--- begin Excerpted passage ---
EYE OF THE CAT (1969) Blu-ray
Director: David Lowell Rich
Scream Factory/Shout! Factory

Scream Factory attempts to "take you beyond any fear you've ever known" with their Blu-ray unearthing of the Universal thriller EYE OF THE CAT.

When the health of his wealthy Aunt Danny (Eleanor Parker, THE TIGER AND THE PUSSYCAT) takes a turn for the worst with emphysema consigning her to spend much of her day in an oxygen tent and otherwise confined to a wheelchair, globe-hopping wastrel Wylie (Michael Sarrazin, THE REINCARNATION OF PETER PROUD) is drawn into a "caper" by his aunt's industrious hairdresser Kassia (Gayle Hunnicutt, THE LEGEND OF HELL HOUSE) to change her will in his favor. Still regarded by his aunt as "the prince of her soul" even years after he ran off after pocketing five thousand dollars from her strongbox, Wylie has been temporarily supplanted in her affections not by his resentful younger brother Luke (Tim Henry, SUNDAY IN THE COUNTRY) who has thanklessly looked after her for his entire adult life thus far but by her "other heirs": a teeming clowder of feral cats that have overrun her San Francisco mansion. Suffering from an intense debilitating fear of cats since a childhood trauma, Wylie refuses to set foot in the house so long as the cats remain. Aunt Danny, whose affection for her nephew goes far beyond the appropriate, not only has Luke get rid of the cats but also decides to change her will to make Wylie sole beneficiary without any prompting. When his aunt's lawyer (Linden Chiles, MARNIE) advises Wylie that the cats will inherit the money if Aunt Danny dies before the will is signed and witnessed, someone else or something else may thwart their scheme as the cats mysteriously find their way back into the house one by one.
--- end Excerpted passage ---
*Problems to work on*.
1 - In the EYE OF THE CAT review, write out everything from "EYE OF THE CAT (1969)" down to "OF THE CAT.".
2 - Answer these questions from the EYE OF THE CAT review:
(a) Who directed the film?
(b) What illness leaves Aunt Danny spending much of her day in an oxygen tent?
(c) According to the lawyer, who inherits the money if Aunt Danny dies before the will is signed and witnessed?
--- begin Data excerpt ---
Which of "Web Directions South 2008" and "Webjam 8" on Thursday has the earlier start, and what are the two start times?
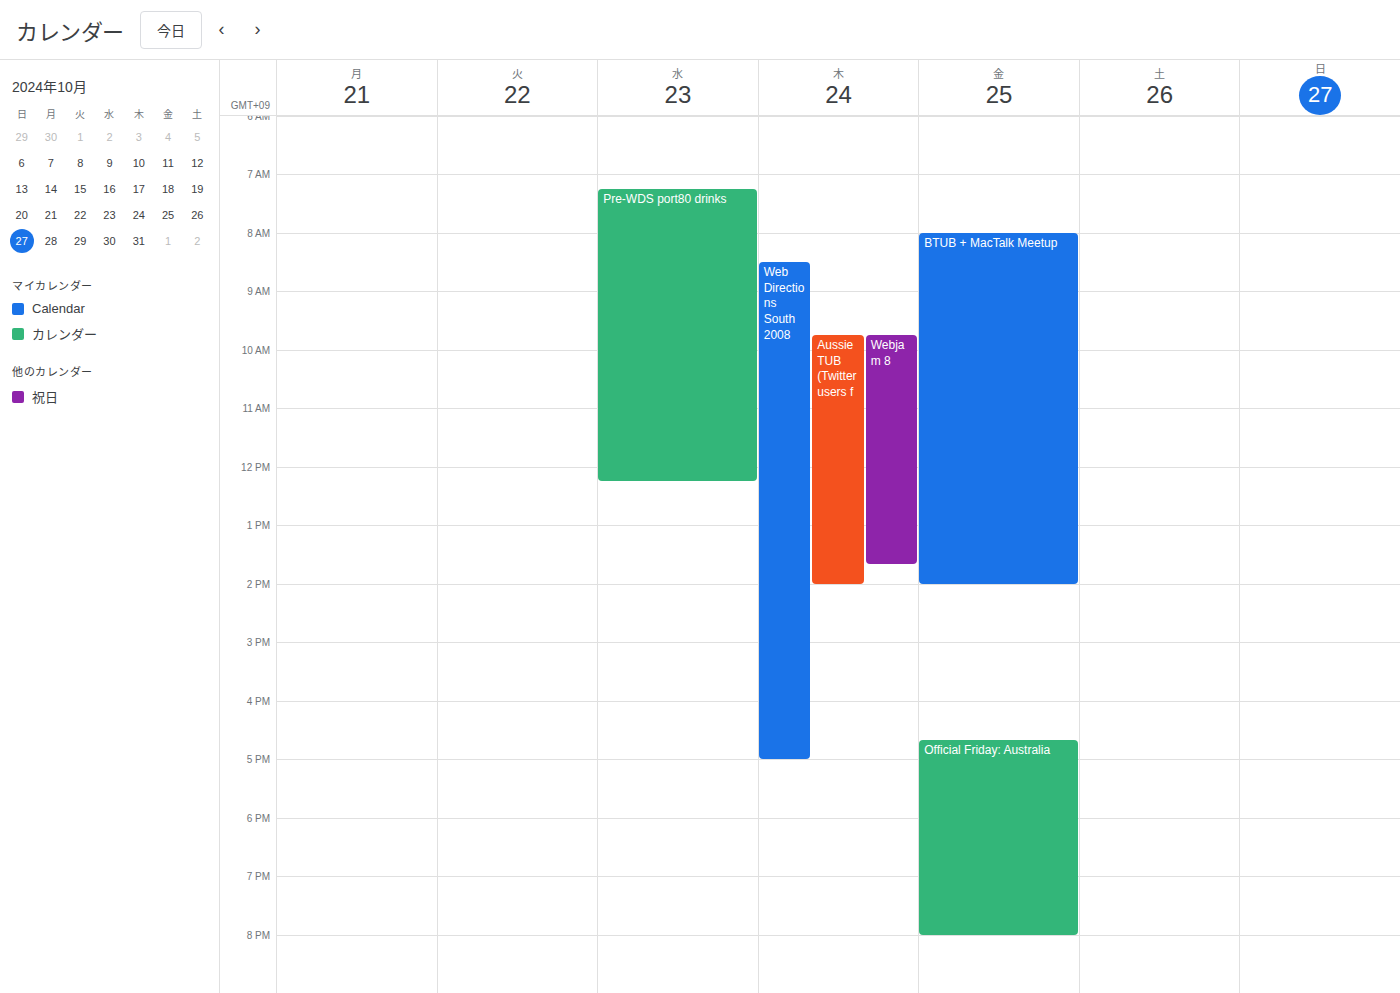
"Web Directions South 2008" 8:30 AM; "Webjam 8" 9:45 AM.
--- end Data excerpt ---
*Final results*.
1 -
EYE OF THE CAT (1969) Blu-ray
Director: David Lowell Rich
Scream Factory/Shout! Factory

Scream Factory attempts to "take you beyond any fear you've ever known" with their Blu-ray unearthing of the Universal thriller EYE OF THE CAT.

2 -
(a) David Lowell Rich
(b) Emphysema
(c) The cats